Helanie:
"Ne kadar kaba biri!" diye inledim, sanki bilerek ona kendimi göstermişim gibi davrandığı için öfkelenmiştim. Gideli neredeyse iki dakika olmasına rağmen, hâlâ sakinleşemiyordum.
"Kâğıtları imzalamalıydım," diye iç çektim, kendimi koltuğa bırakıp odanın karşı tarafındaki kâğıtlara bakarak. Düşüncelerim yakınlarda çalan bir telefonla bölündü.
"Benim telefonum yok ki," diye mırıldandım, yanımdaki montuna bakarak.
"Ah!" Hemen anladım—aceleyle çıkarken montunu burada bırakmıştı ve mont cebinde telefonu vardı. Ama neden utanan o olmuş gibi davranmıştı? Açığa çıkan bendim! Onunla ilgili tam olarak ne oluyordu?

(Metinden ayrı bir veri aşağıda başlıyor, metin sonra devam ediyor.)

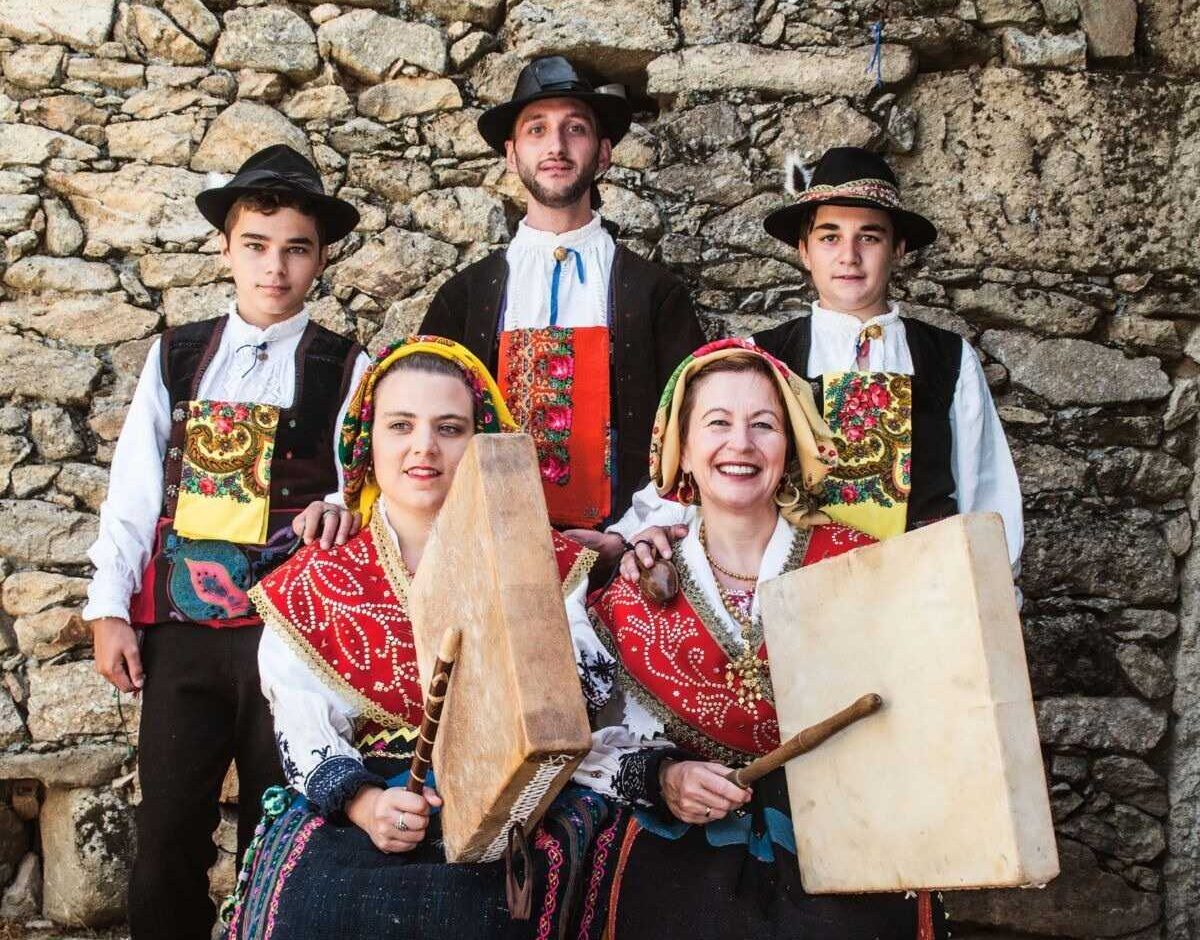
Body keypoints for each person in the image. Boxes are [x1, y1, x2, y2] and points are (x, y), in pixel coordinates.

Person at [83, 144, 370, 940]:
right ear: (226, 247)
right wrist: (110, 607)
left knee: (279, 830)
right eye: (256, 245)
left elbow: (366, 487)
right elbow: (136, 489)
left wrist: (342, 507)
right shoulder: (177, 354)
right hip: (181, 636)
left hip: (290, 639)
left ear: (320, 259)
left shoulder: (347, 366)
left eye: (295, 249)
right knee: (169, 830)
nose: (274, 267)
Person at [568, 339, 946, 939]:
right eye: (717, 423)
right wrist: (664, 781)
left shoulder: (859, 568)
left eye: (763, 425)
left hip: (844, 836)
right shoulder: (624, 601)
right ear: (682, 451)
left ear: (790, 449)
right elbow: (577, 745)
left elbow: (927, 711)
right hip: (684, 844)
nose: (740, 444)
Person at [223, 337, 598, 939]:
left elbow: (579, 693)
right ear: (366, 443)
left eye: (450, 428)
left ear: (482, 442)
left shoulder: (541, 564)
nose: (424, 447)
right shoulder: (316, 580)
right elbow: (302, 722)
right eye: (401, 425)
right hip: (366, 801)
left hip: (517, 802)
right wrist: (365, 804)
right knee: (326, 907)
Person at [612, 146, 1021, 580]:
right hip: (797, 594)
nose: (849, 255)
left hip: (925, 589)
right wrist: (630, 535)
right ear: (805, 251)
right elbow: (708, 459)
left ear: (898, 248)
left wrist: (992, 600)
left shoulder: (948, 358)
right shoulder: (761, 358)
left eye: (869, 236)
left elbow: (987, 496)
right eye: (830, 237)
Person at [420, 55, 705, 551]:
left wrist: (626, 536)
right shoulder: (465, 298)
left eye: (575, 128)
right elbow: (417, 425)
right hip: (486, 552)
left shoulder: (654, 294)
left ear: (603, 154)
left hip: (623, 559)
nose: (555, 146)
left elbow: (696, 429)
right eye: (537, 130)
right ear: (512, 154)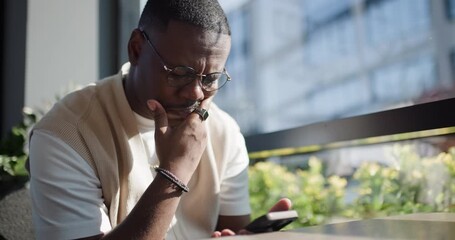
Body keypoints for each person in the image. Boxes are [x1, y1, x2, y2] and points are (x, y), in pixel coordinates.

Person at [27, 0, 291, 239]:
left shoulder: (224, 132)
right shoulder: (66, 134)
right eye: (180, 73)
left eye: (211, 78)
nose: (196, 92)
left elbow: (230, 227)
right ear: (136, 49)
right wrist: (175, 172)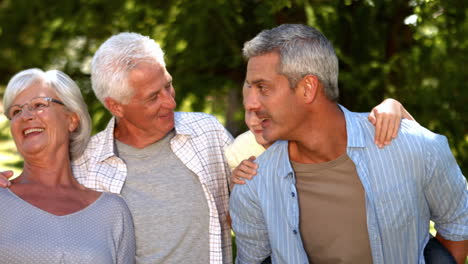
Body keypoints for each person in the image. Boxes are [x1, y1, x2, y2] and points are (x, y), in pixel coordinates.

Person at [229, 24, 468, 264]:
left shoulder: (416, 148)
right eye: (249, 88)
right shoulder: (253, 187)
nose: (250, 103)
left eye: (263, 87)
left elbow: (457, 226)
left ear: (307, 88)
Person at [70, 33, 232, 264]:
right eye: (153, 97)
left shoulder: (207, 132)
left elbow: (261, 197)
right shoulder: (84, 165)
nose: (170, 102)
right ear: (116, 106)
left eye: (168, 85)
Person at [0, 68, 135, 264]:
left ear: (71, 120)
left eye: (38, 104)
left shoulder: (113, 211)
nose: (25, 116)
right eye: (16, 111)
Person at [225, 99, 415, 185]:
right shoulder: (242, 150)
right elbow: (238, 224)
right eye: (249, 111)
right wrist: (238, 187)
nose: (254, 121)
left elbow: (419, 152)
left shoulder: (320, 136)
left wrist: (395, 106)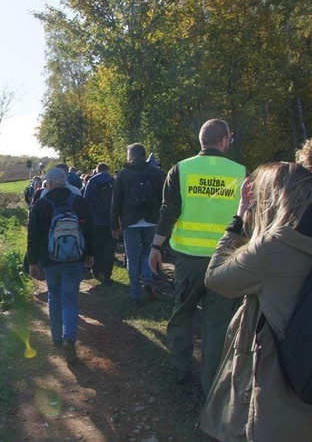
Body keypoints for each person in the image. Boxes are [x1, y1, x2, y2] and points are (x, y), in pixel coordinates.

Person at [200, 162, 312, 441]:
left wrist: (238, 221)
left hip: (285, 401)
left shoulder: (274, 246)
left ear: (270, 197)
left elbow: (217, 279)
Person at [148, 119, 246, 392]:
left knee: (182, 313)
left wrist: (156, 247)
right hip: (227, 261)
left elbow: (169, 211)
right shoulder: (241, 173)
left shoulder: (181, 169)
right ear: (224, 140)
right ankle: (211, 383)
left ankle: (180, 368)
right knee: (218, 324)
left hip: (189, 260)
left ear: (201, 141)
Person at [27, 167, 95, 364]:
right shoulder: (78, 201)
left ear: (48, 183)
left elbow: (33, 235)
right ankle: (69, 338)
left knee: (54, 296)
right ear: (66, 181)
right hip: (75, 259)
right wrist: (90, 254)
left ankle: (57, 337)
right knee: (70, 299)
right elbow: (89, 229)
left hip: (50, 260)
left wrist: (33, 262)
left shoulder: (41, 204)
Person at [111, 143, 166, 305]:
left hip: (130, 221)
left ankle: (135, 293)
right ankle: (148, 281)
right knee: (149, 253)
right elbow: (164, 199)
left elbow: (116, 202)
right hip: (151, 220)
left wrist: (114, 224)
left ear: (132, 155)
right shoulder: (157, 173)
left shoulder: (123, 174)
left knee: (133, 258)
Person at [83, 163, 116, 284]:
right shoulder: (113, 181)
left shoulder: (92, 181)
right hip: (111, 221)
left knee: (97, 247)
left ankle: (96, 271)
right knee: (109, 249)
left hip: (95, 221)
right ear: (108, 170)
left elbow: (86, 200)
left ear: (97, 170)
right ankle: (107, 275)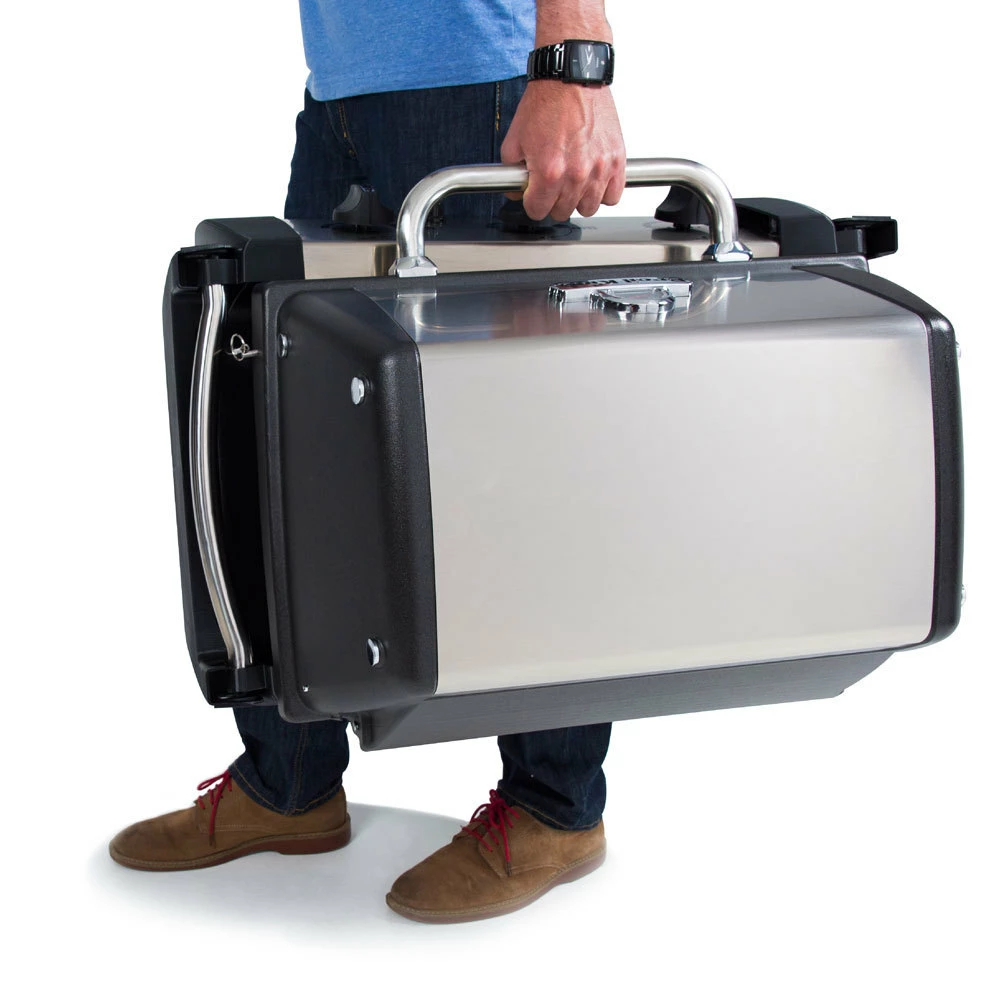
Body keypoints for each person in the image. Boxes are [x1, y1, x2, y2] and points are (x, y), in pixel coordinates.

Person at [110, 0, 627, 924]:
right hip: (341, 95)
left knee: (512, 466)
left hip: (478, 90)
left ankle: (555, 807)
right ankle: (290, 784)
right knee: (297, 456)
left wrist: (573, 62)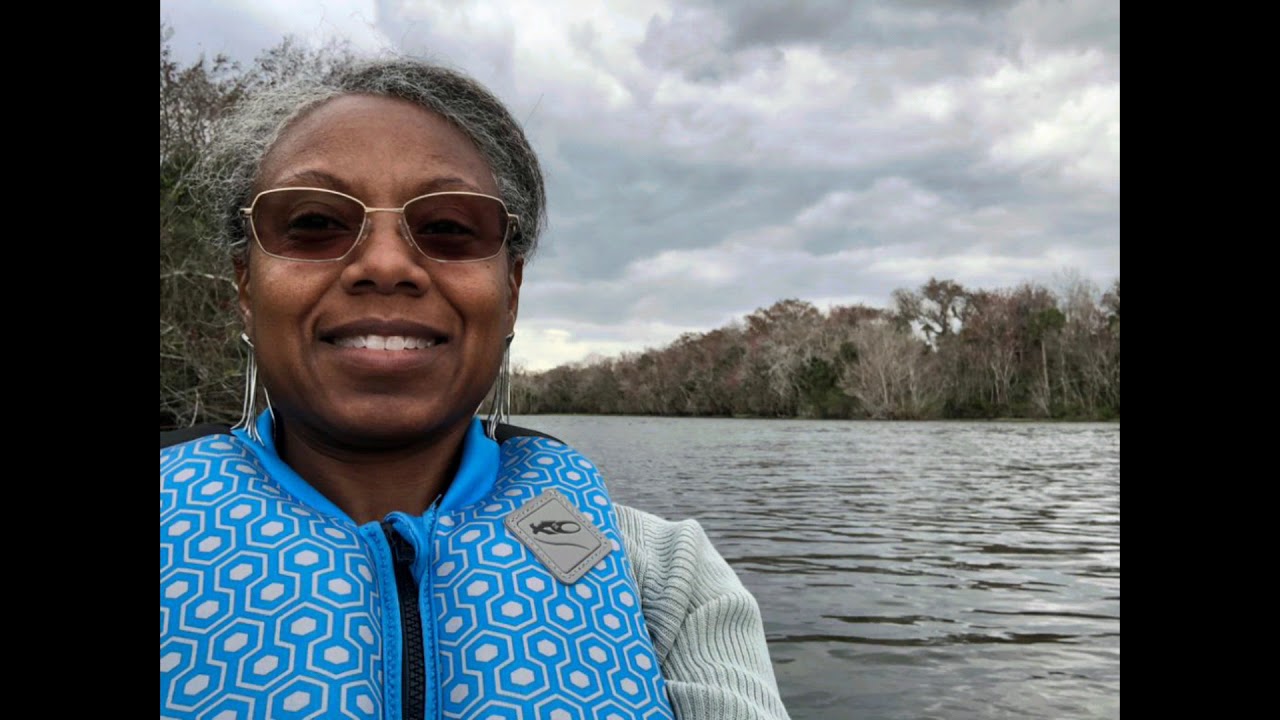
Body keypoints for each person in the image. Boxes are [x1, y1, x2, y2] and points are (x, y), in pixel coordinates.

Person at [160, 57, 790, 720]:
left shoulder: (668, 581)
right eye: (315, 223)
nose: (384, 265)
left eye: (449, 229)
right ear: (244, 284)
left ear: (510, 293)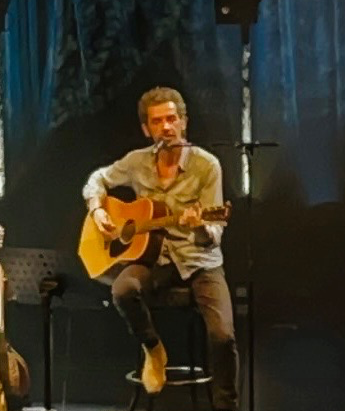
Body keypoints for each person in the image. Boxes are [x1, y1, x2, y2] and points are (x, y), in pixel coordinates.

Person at [81, 86, 238, 410]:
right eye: (157, 122)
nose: (166, 127)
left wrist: (200, 227)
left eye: (171, 119)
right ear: (146, 129)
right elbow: (97, 179)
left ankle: (226, 406)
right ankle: (153, 349)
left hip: (200, 259)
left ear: (183, 122)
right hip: (155, 258)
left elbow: (215, 232)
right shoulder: (136, 162)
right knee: (123, 290)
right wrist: (98, 210)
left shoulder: (207, 166)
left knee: (223, 337)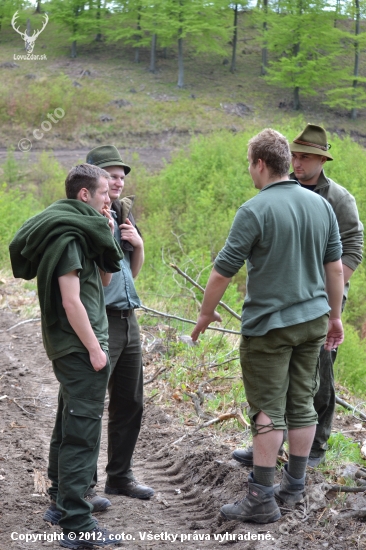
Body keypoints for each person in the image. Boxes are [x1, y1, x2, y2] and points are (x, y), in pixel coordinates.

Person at [191, 128, 344, 524]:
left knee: (267, 411)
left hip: (269, 328)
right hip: (312, 322)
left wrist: (206, 314)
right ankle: (294, 487)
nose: (250, 173)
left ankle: (261, 498)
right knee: (302, 404)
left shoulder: (254, 210)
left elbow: (223, 271)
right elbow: (334, 267)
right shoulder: (320, 205)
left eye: (250, 165)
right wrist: (335, 316)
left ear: (260, 164)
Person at [232, 124, 363, 469]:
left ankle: (315, 447)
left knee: (316, 378)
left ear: (322, 160)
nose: (299, 162)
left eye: (307, 157)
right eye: (296, 155)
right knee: (273, 382)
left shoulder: (338, 198)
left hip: (321, 302)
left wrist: (327, 288)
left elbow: (352, 249)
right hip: (280, 302)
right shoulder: (279, 189)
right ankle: (269, 449)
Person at [9, 164, 123, 548]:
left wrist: (107, 236)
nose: (110, 198)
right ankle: (77, 524)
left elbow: (104, 281)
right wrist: (95, 350)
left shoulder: (83, 232)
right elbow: (72, 301)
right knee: (82, 432)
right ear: (84, 196)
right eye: (104, 191)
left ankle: (61, 502)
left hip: (79, 346)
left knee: (68, 419)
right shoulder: (68, 239)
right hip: (79, 346)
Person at [85, 145, 154, 499]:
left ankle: (120, 476)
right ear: (93, 176)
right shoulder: (85, 217)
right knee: (89, 402)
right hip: (100, 321)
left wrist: (138, 247)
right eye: (111, 175)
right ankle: (83, 484)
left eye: (122, 175)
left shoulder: (122, 214)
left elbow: (128, 274)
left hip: (129, 319)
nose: (119, 181)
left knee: (130, 400)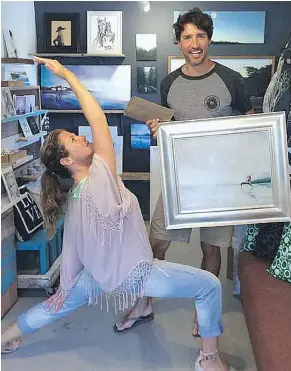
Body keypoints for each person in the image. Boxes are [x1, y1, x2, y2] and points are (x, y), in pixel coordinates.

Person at [1, 57, 237, 371]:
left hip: (98, 277)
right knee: (208, 285)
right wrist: (68, 74)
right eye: (73, 140)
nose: (82, 137)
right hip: (137, 274)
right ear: (68, 161)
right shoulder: (100, 174)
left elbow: (71, 248)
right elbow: (96, 117)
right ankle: (209, 359)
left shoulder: (75, 195)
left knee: (54, 305)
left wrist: (67, 286)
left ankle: (5, 337)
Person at [119, 8, 253, 337]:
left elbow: (251, 126)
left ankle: (203, 315)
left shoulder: (231, 80)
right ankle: (144, 302)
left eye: (201, 36)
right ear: (179, 43)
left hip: (219, 182)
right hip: (181, 178)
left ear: (209, 39)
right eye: (187, 37)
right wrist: (157, 129)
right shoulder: (169, 83)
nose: (195, 43)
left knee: (211, 249)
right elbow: (168, 127)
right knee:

Telefon tekrar çalınca bu düşünceyi kafamdan attım. Normalde meraklı biri değildim, ama Norman tuhaf bir adamdı, her zaman işime burnunu sokuyordu. Belki de telefonuna kim mesaj attığını görmeye hakkım vardı—ya acil bir şeyse? Ya da belki de telefonunu bulmak için kendisini arıyordu.